From William C. Bentley, 26 August 1799

Majr. Genl. Hamilton

Richmond 26. August 1799


Permit me to announce to you the resignation of first Lieut. Brewer Godwin; a circumstance not much to be regretted. there are several applicants at this time for Commiss⟨on⟩. whose pretensions are much fairer. This resignation with that of first Lieut. Crump which I announced to you in my last, makes now the only two vacancies in the Regiment. A Mr. Powell has been with me lately on the business of an appointment in this Regiment. He informs me that his name is at the War Office, strongly Supported for an appointment in the Army, and has some assurances of succeeding: from the Character I have had of Mr Powell, and the acquaintance I have made with him, I should think the appointment well bestowed; He appears deserving, and a proper character to fill a vacancy. You were reminded in my last, of Mr. Jacob Call, who has been recommended in a former letter. It would be a pleasing Circumstance to know that those two Gentlemen were to fill the two vacancies. But permit me Sir, if you please, to express my regret at the manner which the other vacancies have been filled, that of giving to the new appointed, the rank of the Officer he Succeeded. Promotion ⟨is⟩ the life of a Soldier; and to those who have before embarked in the Cause, it is mortifying to see others of no fairer pretension placed before them at this late period. Those young men who Solicit appointments, do it under a persuasion that they are to be junior Officers.
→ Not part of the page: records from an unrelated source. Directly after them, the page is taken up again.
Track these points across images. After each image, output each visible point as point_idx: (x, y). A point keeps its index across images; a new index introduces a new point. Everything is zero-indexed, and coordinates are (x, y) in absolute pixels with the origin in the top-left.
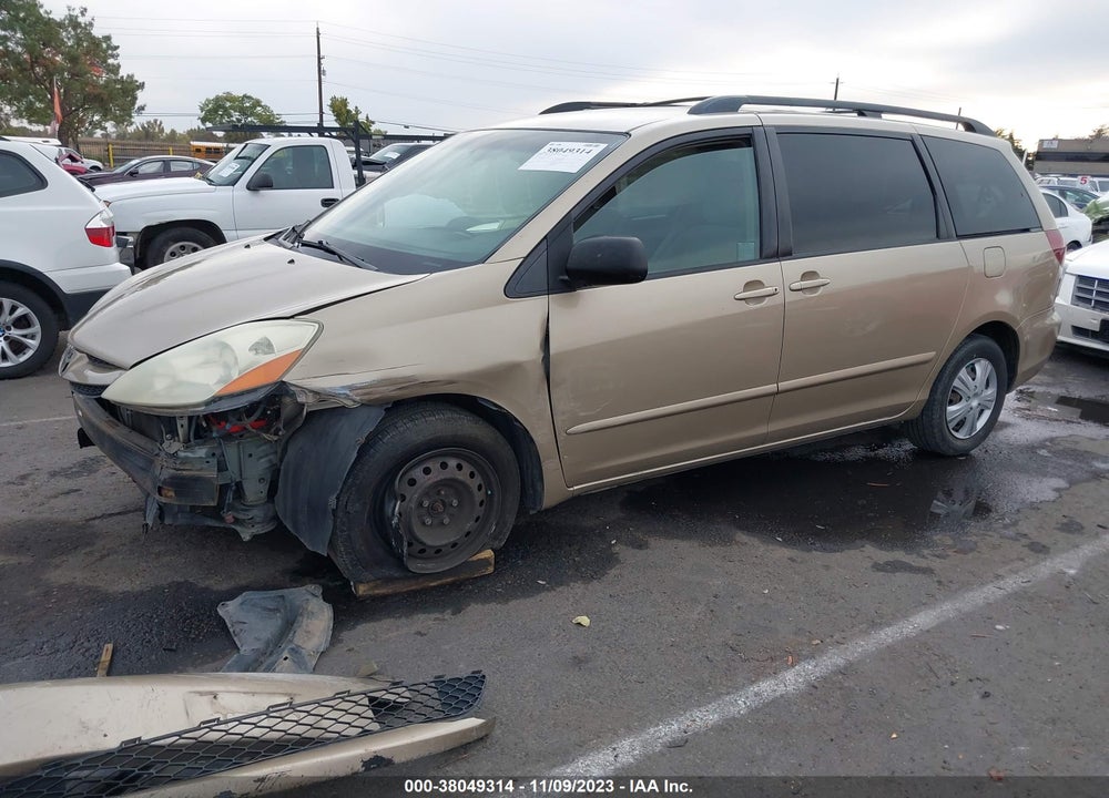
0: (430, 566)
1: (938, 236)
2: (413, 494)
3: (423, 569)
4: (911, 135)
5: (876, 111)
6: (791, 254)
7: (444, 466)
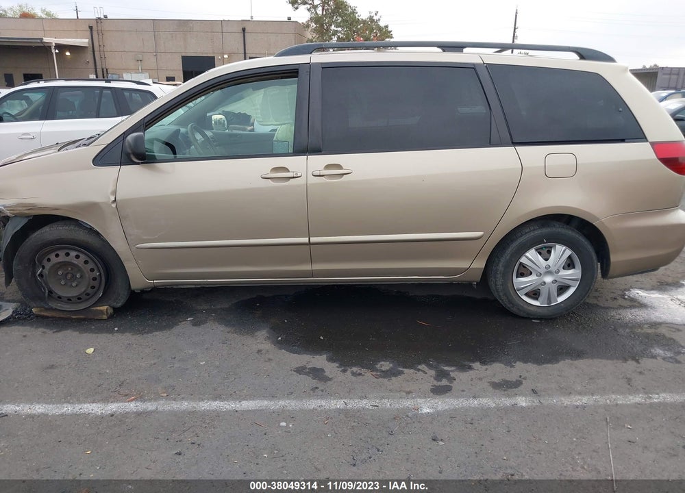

To render my Regiment respectable and to preserve Harmony throughout, are my first objects; for which purpose I shall take the liberty of suggesting one regulation which if effected, will probably produce the end. As I am not acquainted with Capt Blue, a late appointment in my Regiment, I have only one removal to hope for to make the Regiment as respectable in the appointments as any other of the United States. Capt. Balls appointment is by far the most importunate. He has been lately accustomed to a Sea-fairing life, and would now prefer a Command in the Navy to any other. Is it possible to remove him thither? It would be agreeable to him and pleasing to the Regiment.

I have the honor to acknowledge the receipt of the last Genl Orders.

Accept my assurances of the most perfect consideration &c

W. Bentley

(ALS, Hamilton Papers, Library of Congress). On the verso H’s draft and instructions read: "Acknowlge. Rect. The contents have been attended & the result when known to me will be communicated. Send Extracts to the Secy of War—recommendg that Col Bentlys views as far as practicable & if opposed by no considerations unknown to me may prevail." H marked with an "X" two passages in the letter: the opening sentence regarding Lt. Godwin’s resignation, and at the top of page two where Col. Bentley noted that "It would be a pleasing Circumstance to know that those two Gentlemen were to fill the two vacancies."